Sample Midterm Exam
Part 1: Data Analysis in Excel
Answer each question below in a separate tab in an Excel workbook. You may create multiple copies of the data if needed.
- Download the fish dataset and open it in Excel. Using built-in functions calculate the mean, mode, and standard deviation of each column of numeric data. Be sure to provide labels in the Excel sheet for every value you calculate.
- Create a histogram of the Length of the Fish. Set the bin width to 500. How many bins are there? Which bin contains the most fish? How many? Be sure to include a title and adjust the axes so they can be easily read. Write the answers to the questions in the Excel file.
- Create a scatter plot of the Length of the fish vs. Age of the fish. Also create a scatter plot of Length of the fish vs. Temperature of the Water. Label the axes and title each of the plots.
- Using your columns of data, calculate the Pearson’s r correlation for the relationship between the Length of Fish vs. Age of Fish. Also compute the slope and y-intercept of the line of best fit using built-in functions (not by displaying it on the scatter plot).
- Without calculating the Pearson’s r correlation for the relationship between the Length of Fish vs.

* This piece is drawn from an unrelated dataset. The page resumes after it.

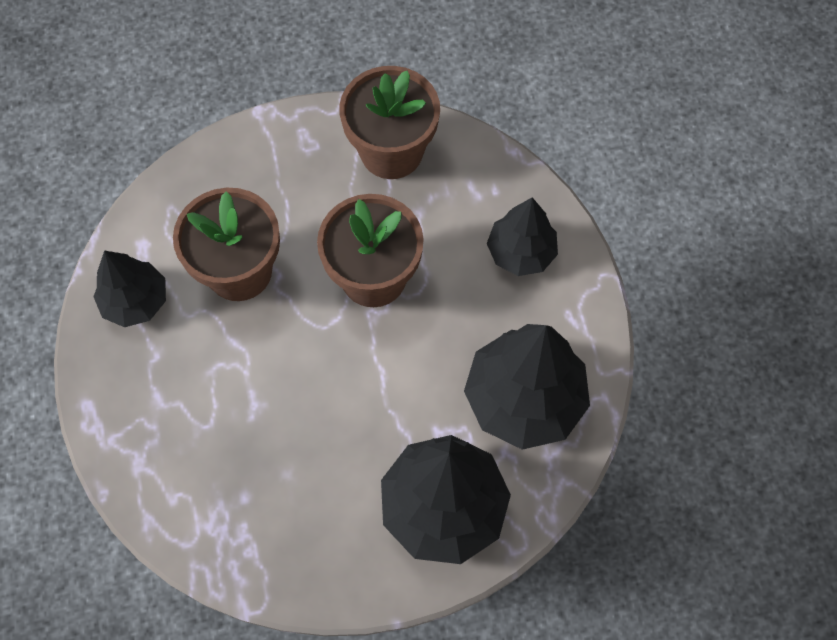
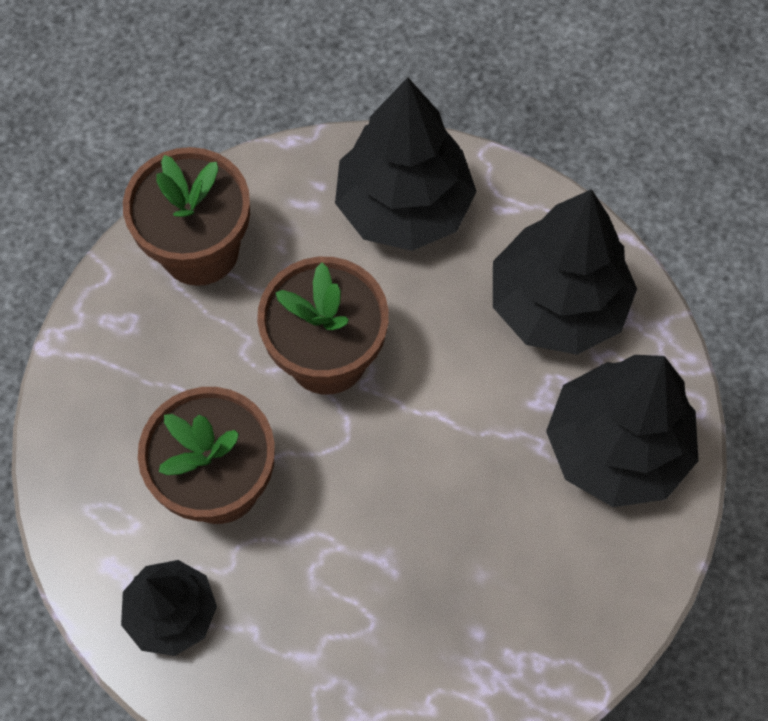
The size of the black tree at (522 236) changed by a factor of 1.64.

Temperature of the Water, can you make an educated guess for what it will be? Tell me what the Pearson’s r correlation tells you about the data set and why you made this guess.
Part 2: Python Basics
As this is a timed exam you do not have to provide detailed comments for your code, but you must use a comment to label the answers to each question.
- Write a function f(x) that returns 1⁄((1-x). Call the function for x=0.05 and print the answer.
- Use an appropriate loop to evaluate 1+x+x\(^2\)+⋯+x\(^{20}\) for x=0.05. Print the answer. [Hint: Your answers to #1 and #2 should be very similar.]
Part 3: Data Analysis in Python
As this is a timed exam you do not have to provide detailed comments for your code, but you must use a comment to label the answers to each question.
- Download the life expantancy dataset and load it as a Dataframe in a Python notebook. Generate a descriptive summary of the numerical columns of the data.
- Your output from #1 should include descriptive statistics including the standard deviation (abbreviated std) of each column of data. In a sentence or two (without using any mathematics), describe what is meant by this term.
- Two other columns of data are titled “Life Expectancy” and “GDP”. Make a scatter plot of these data. Label your axes and make the symbols small. Calculate and report a correlation coefficient. In a comment, interpret this value (e.g. “The results suggests there is very little correlation between the data.”). Add a line of best fit for the data to your scatter plot.
- What is the average life expectancy for entries before the year 2010? What is the average life expectancy for 2010 and later?